State ex rel. Skyline Corporation v. Timothy L. Sweeney

Case No. 
13-0562
Opinion Date: 
1/29/2014
Opinion Author: 
Davis, C.J.
Decision 
Reversed
Vote: 
Unanimous
Facts 

In this case, the plaintiffs, Thomas and Lori Likens, purchased a manufactured home from the writ petitioner, Skyline. AAA Homes actually sold the home that had been manufactured by Skyline. Contending that the home was negligently designed and built, the Likenses sued AAA Homes and Skyline in Circuit Court in Pleasants County, West Virginia. The complaint included claims for breach of expressed and implied warranty, negligent design, negligent construction, breach of contract, destruction of property, and unjust enrichment. Critically, for purposes of this writ proceeding, the Likenses did not file an administrative complaint with the West Virginia Manufactured Housing Construction and Safety Board before filing their action in circuit court.

Issue 

Skyline and AAA Homes argued that West Virginia Code § 21-9-11a required the Likenses to first file an administrative complaint against Skyline and AAA Homes before they could proceed to a circuit court lawsuit.

Analysis 

This case presented a clear-cut question of law that the Supreme Court of Appeals determined was appropriate to resolve in an interlocutory proceeding. The circuit court had declined to find a filing of an administrative complaint with the Manufactured Housing Board to be mandatory, and the manufacturer and seller of the home sought relief from the decision in prohibition. The Court then examined West Virginia Code § 21-9-11a and relied heavily on the following statutory language for its decision:

“(b) Period of exclusive administrative remedy.No purchaser or owner of a manufactured home may file a civil action seeking monetary recovery or damages for claims related to or arising out of the manufacture, acquisition, sale or installation of the manufactured home until the expiration of ninety days after the consumer or owner has filed a written complaint with the board.

Opinion at 8.

According to the manufacturer and seller of the home, this language made the filing of an administrative remedy a mandatory prerequisite to a circuit court lawsuit. In the view of the petitioners, the phrasing of the requirement in this part of the statute indicates that until an administrative complaint has been filed, no circuit court lawsuit can be maintained.
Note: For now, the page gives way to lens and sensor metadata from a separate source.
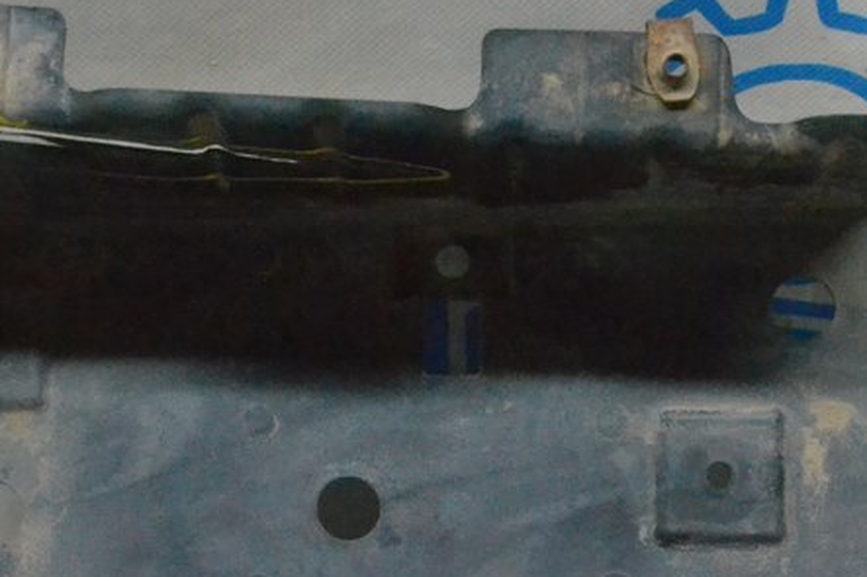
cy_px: 455
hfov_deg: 18.4
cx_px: 501
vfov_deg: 12.3
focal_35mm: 111
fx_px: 2672
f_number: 10
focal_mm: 32
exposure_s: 1/160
The Likenses took the opposite view and suggested that the filing of the administrative complaint was optional and that it was only if (meaning: in the circumstance that), an administrative complaint was filed, that the ninety day period of exclusivity applied at all.

The Supreme Court of Appeals agreed wholeheartedly with the position of the manufacturer and seller of the home at issue. The Court indicated that § 21-9-11a was “clear and unambiguous” and, therefore, merely had to be applied, as opposed to construed.  Opinion at 9-10. The holding does not necessarily gain a great deal for the petitioners, inasmuch as the Court makes it clear that once the ninety days have passed after the filing of the administrative complaint, the owner is then entitled to pursue the claims in a civil action. Moreover, the Court specified an exception to the exclusivity of the administrative remedy, even during the ninety-day period, by indicating that a contention on the part of the purchaser or owner of the manufactured home that they are seeking equitable relief “to prevent or address an immediate risk of personal injury or property damage” is excused from the administrative filing requirement and may pursue their cause of action immediately in circuit court. Id. at 12.

Commentary 

This case, while fairly clear-cut given the legislative language cited by the Court, and low impact in light of the limited exclusivity available under the Court’s interpretation of the Act, is nonetheless an example of a major trend in how lawsuits are defended in West Virginia and nationwide. Increasingly, defendants in cases of product liability, negligence, consumer fraud and other areas of traditional tort liability, are turning to the government’s regulating bodies for whatever the subject matter of the lawsuit might be and contending that rather than protecting the public from negligently manufactured homes, dangerous drugs, environmental degradation, usurious interest rates or consumer fraud, what those regulating bodies actually protect is the regulated parties themselves. In a case such as the Likenses’ where a mere stay of the claim is involved, the doctrine does not have very much effect on the substantive rights of the citizens. But where courts go further and determine that the jurisdiction of a government agency is exclusive or preemptive, vis-à-vis the power of the circuit court, the result can be that a statute passed by the legislature and signed by the Governor in order to protect the public, in fact, does just the opposite, taking away the citizens’ right to sue in court and pursue their remedies before an impartial jury and a duly elected judge.